Канувшие и спасенные | страница 52
Об LTI, как и о его итальянском собрате, много написано, в том числе и лингвистами. Неоспоримый факт: там, где совершается насилие над человеком, совершается насилие и над языком. Еще не стерлись в памяти идиотские кампании фашистской Италии по борьбе с диалектами и диалектальными топонимами (в первую очередь северных областей), с «варваризмами», с вежливой формой «Lei», якобы подчеркивающей неравенство, а потому чуждой фашистскому духу.
Иначе обстояли дела в Германии. На протяжении многих веков немецкий язык демонстрировал стойкое отвращение к словам негерманского происхождения; достаточно сказать, что немецкие ученые переименовали пневмонию в воспаление легких, а дуоденит — в воспаление двенадцатиперстной кишки, так что на долю нацизма, стремящегося очистить все, в том числе язык, осталось не так уж много.
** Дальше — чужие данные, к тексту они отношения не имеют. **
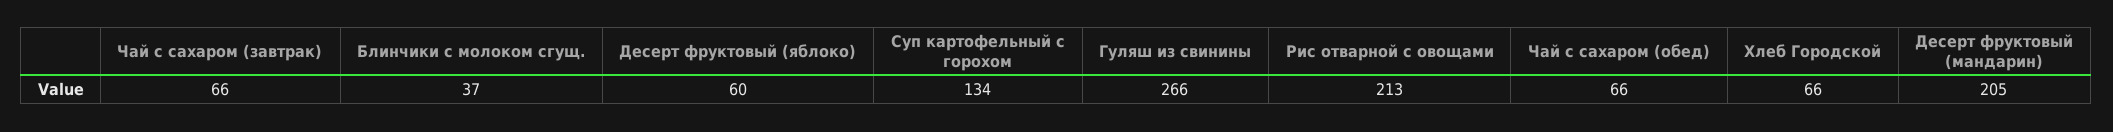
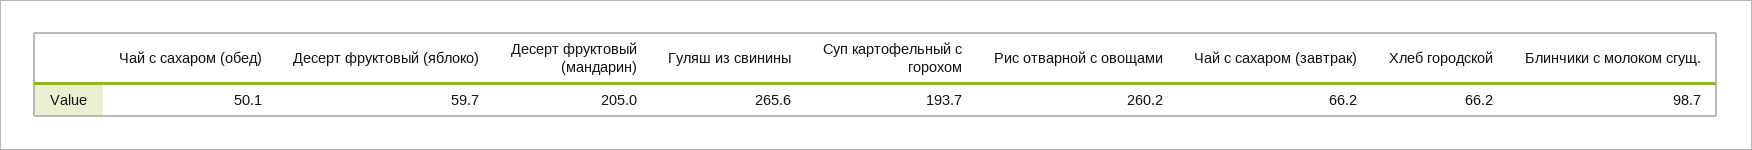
  {
    "Чай с сахаром (завтрак)": 66.2,
-   "Блинчики с молоком сгущ.": 37,
+   "Блинчики с молоком сгущ.": 98.7,
    "Десерт фруктовый (яблоко)": 59.7,
-   "Суп картофельный с горохом": 134,
+   "Суп картофельный с горохом": 193.7,
    "Гуляш из свинины": 265.6,
-   "Рис отварной с овощами": 213,
+   "Рис отварной с овощами": 260.2,
-   "Чай с сахаром (обед)": 66,
+   "Чай с сахаром (обед)": 50.1,
    "Хлеб Городской": 66.2,
    "Десерт фруктовый (мандарин)": 205
  }

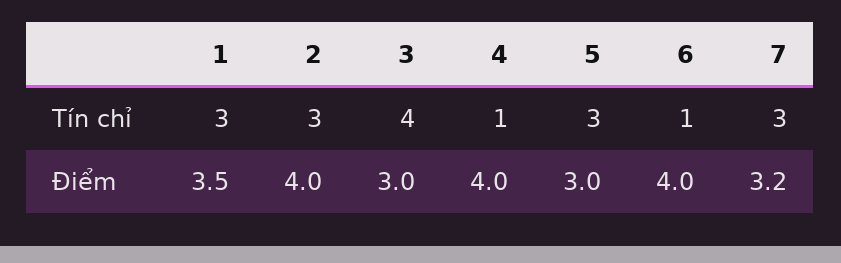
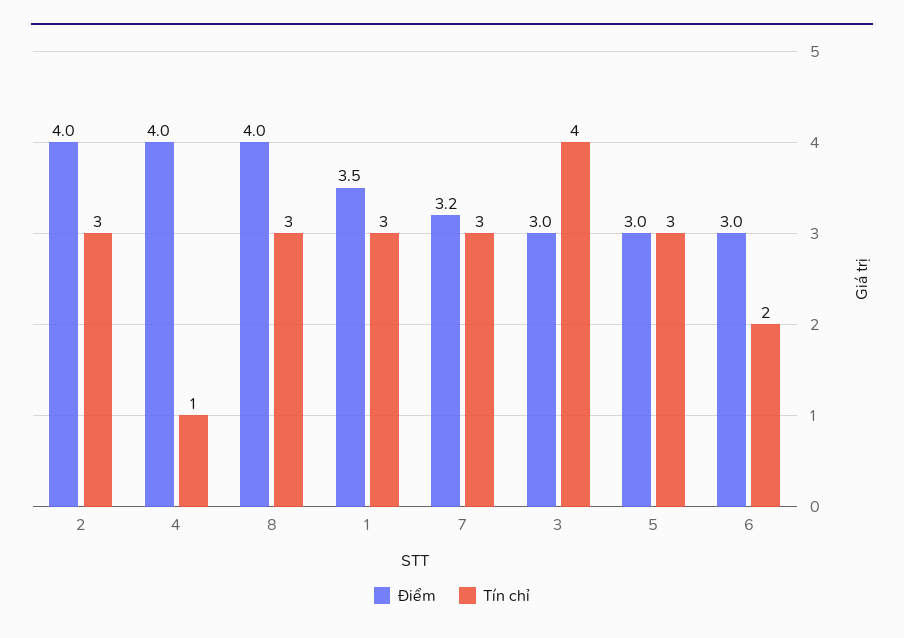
  {
    "Tín chỉ": {
      "1": 3,
      "2": 3,
      "3": 4,
      "4": 1,
      "5": 3,
-     "6": 1,
+     "6": 2,
-     "7": 3
+     "7": 3,
+     "8": 3
    },
    "Điểm": {
      "1": 3.5,
      "2": 4,
      "3": 3,
      "4": 4,
      "5": 3,
-     "6": 4,
+     "6": 3,
-     "7": 3.2
+     "7": 3.2,
+     "8": 4
    }
  }

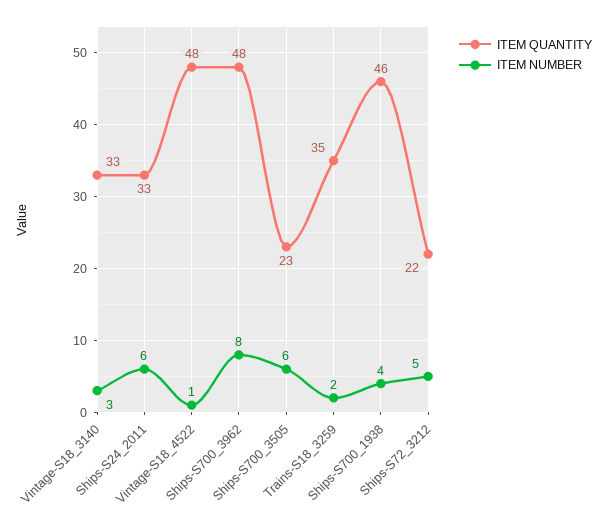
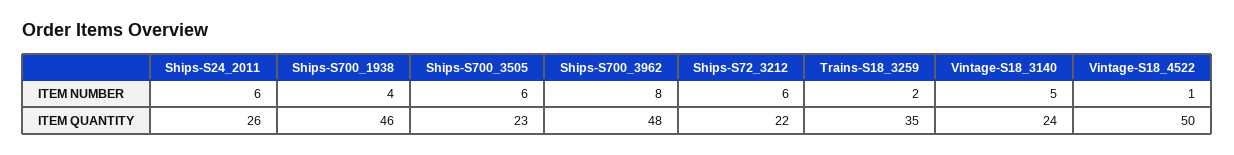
  {
    "ITEM QUANTITY": {
-     "Vintage-S18_3140": 33,
+     "Vintage-S18_3140": 24,
-     "Ships-S24_2011": 33,
+     "Ships-S24_2011": 26,
-     "Vintage-S18_4522": 48,
+     "Vintage-S18_4522": 50,
      "Ships-S700_3962": 48,
      "Ships-S700_3505": 23,
      "Trains-S18_3259": 35,
      "Ships-S700_1938": 46,
      "Ships-S72_3212": 22
    },
    "ITEM NUMBER": {
-     "Vintage-S18_3140": 3,
+     "Vintage-S18_3140": 5,
      "Ships-S24_2011": 6,
      "Vintage-S18_4522": 1,
      "Ships-S700_3962": 8,
      "Ships-S700_3505": 6,
      "Trains-S18_3259": 2,
      "Ships-S700_1938": 4,
-     "Ships-S72_3212": 5
+     "Ships-S72_3212": 6
    }
  }

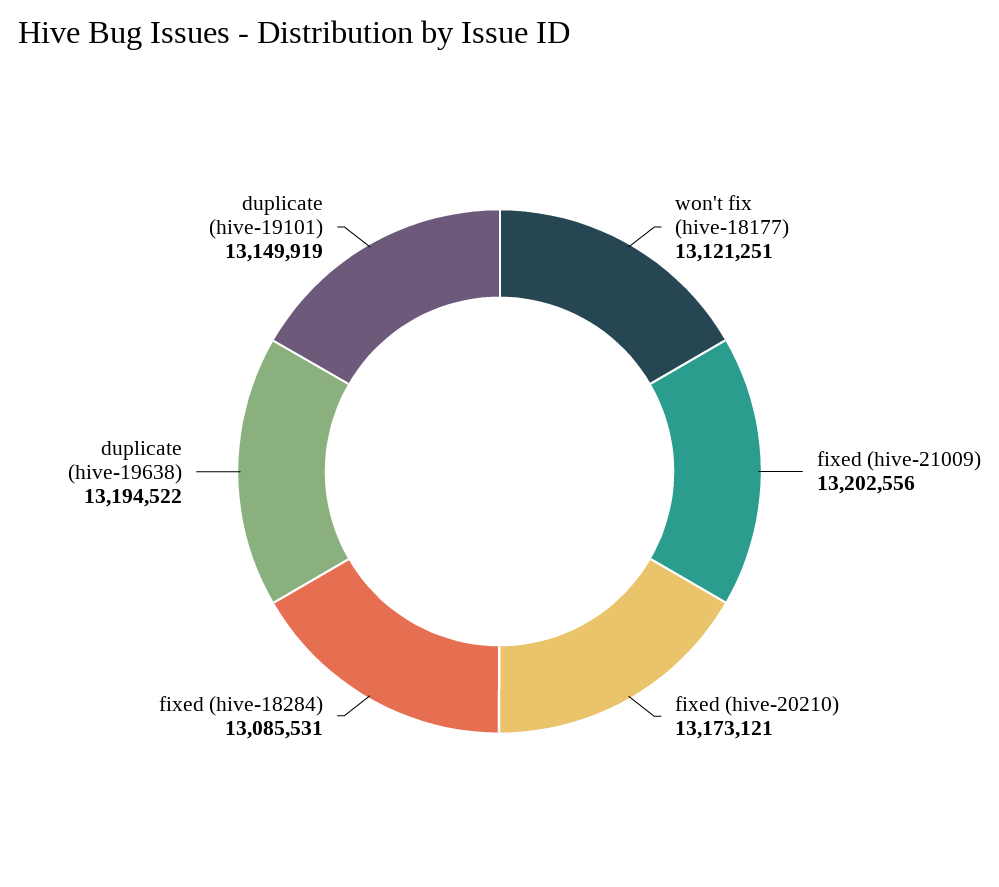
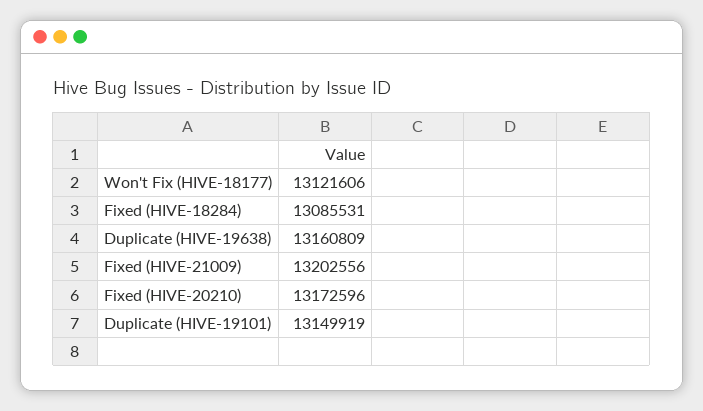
  {
-   "won't fix (hive-18177)": 13121251,
+   "won't fix (hive-18177)": 13121606,
    "fixed (hive-21009)": 13202556,
-   "fixed (hive-20210)": 13173121,
+   "fixed (hive-20210)": 13172596,
    "fixed (hive-18284)": 13085531,
-   "duplicate (hive-19638)": 13194522,
+   "duplicate (hive-19638)": 13160809,
    "duplicate (hive-19101)": 13149919
  }

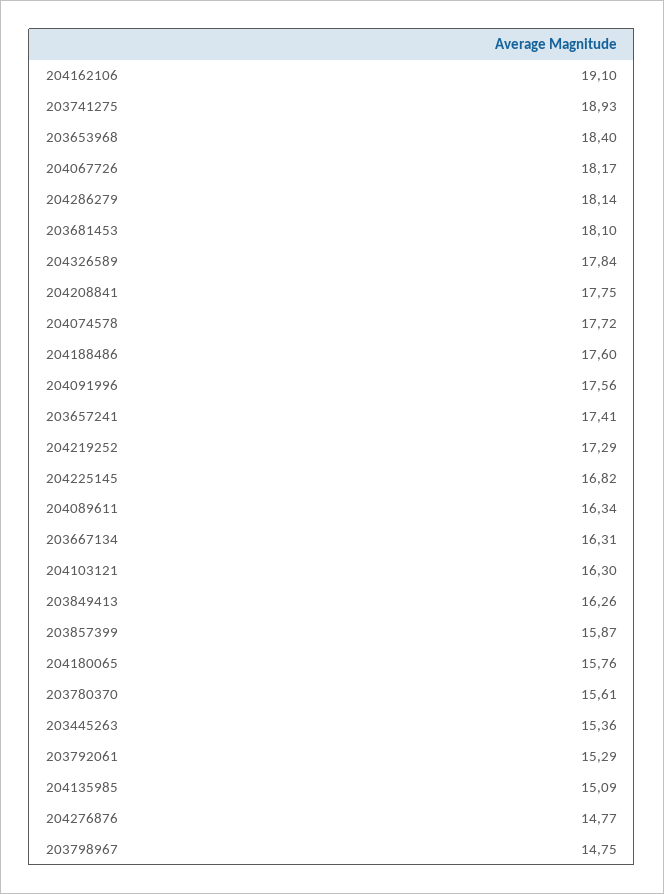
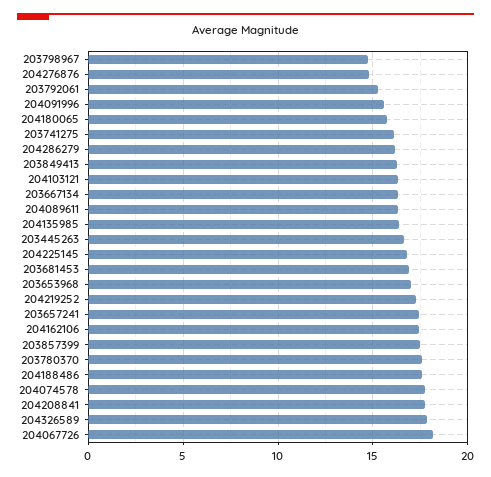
  {
-   "204162106": 19.1,
+   "204162106": 17.5,
-   "203741275": 18.93,
+   "203741275": 16,
-   "203653968": 18.4,
+   "203653968": 17,
    "204067726": 18.17,
-   "204286279": 18.14,
+   "204286279": 16,
-   "203681453": 18.1,
+   "203681453": 17,
    "204326589": 17.84,
    "204208841": 17.75,
    "204074578": 17.72,
    "204188486": 17.6,
-   "204091996": 17.56,
+   "204091996": 15.5,
    "203657241": 17.41,
    "204219252": 17.29,
    "204225145": 16.82,
    "204089611": 16.34,
    "203667134": 16.31,
    "204103121": 16.3,
    "203849413": 16.26,
-   "203857399": 15.87,
+   "203857399": 17.5,
    "204180065": 15.76,
-   "203780370": 15.61,
+   "203780370": 17.5,
-   "203445263": 15.36,
+   "203445263": 16.5,
    "203792061": 15.29,
-   "204135985": 15.09,
+   "204135985": 16.5,
    "204276876": 14.77,
    "203798967": 14.75
  }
LTI отличался от языка Гете прежде всего семантическими смещениями и терминологической перенасыщенностью: так, например, прилагательное «volkisch» («народный, национальный») превратилось в вездесущее, обремененное националистическим высокомерием слово, а прилагательное «fanatisch» изменило свою негативную коннотацию на позитивную. Что касается архипелага немецких лагерей, там возник свой специфический язык, лагерный жаргон, родственный языку прусской казармы и эсэсовскому новоязу, но имеющий в каждом лагере свои индивидуальные отличия. Ничего удивительного, что в советских трудовых лагерях также существовал жаргон, многие слова и выражения которого приводит Солженицын. Каждое из них сопоставимо со словами и выражениями, обозначающими те же понятия в немецком лагерном жаргоне, поэтому перевод «Архипелага ГУЛАГ» не должен был представлять особых трудностей, во всяком случае, с терминологической точки зрения.
Общим для всех лагерей был термин «Muselmann» («мусульманин»), которым называли окончательно ослабевшего, обреченного на смерть заключенного. Существуют два объяснения этого термина, причем оба не слишком убедительные: фатализм и намотанное на голову тряпье, напоминающее тюрбан. Этому определению полностью соответствует столь же безжалостно-ироничный русский термин «доходяга» («дошедший до конца, конченный»). В лагере Равенсбрюк, единственном женском лагере, то же понятие, как мне говорила Лидия Рольфи,[40] передавалось двумя схожими по звучанию и противоположными по смыслу словами: «Schmutzstuck» («кусок дерьма») и «Schmuck- stiick» («драгоценность»). Почти что омофоны, но пародирующие друг друга. Итальянки не чувствовали разницы в произношении этих слов и произносили их одинаково — «змистиг». Общим для всех лагерных поджаргонов был и термин «Prominent», применяемый к тем, кто добился привилегированного положения. О таких привилегированных я подробно рассказал в книге «Человек ли это?». Обязательная составляющая лагерной структуры, привилегированные заключенные существовали и в советских лагерях, где (я упомянул об этом в третьей главе) их называли «придурками».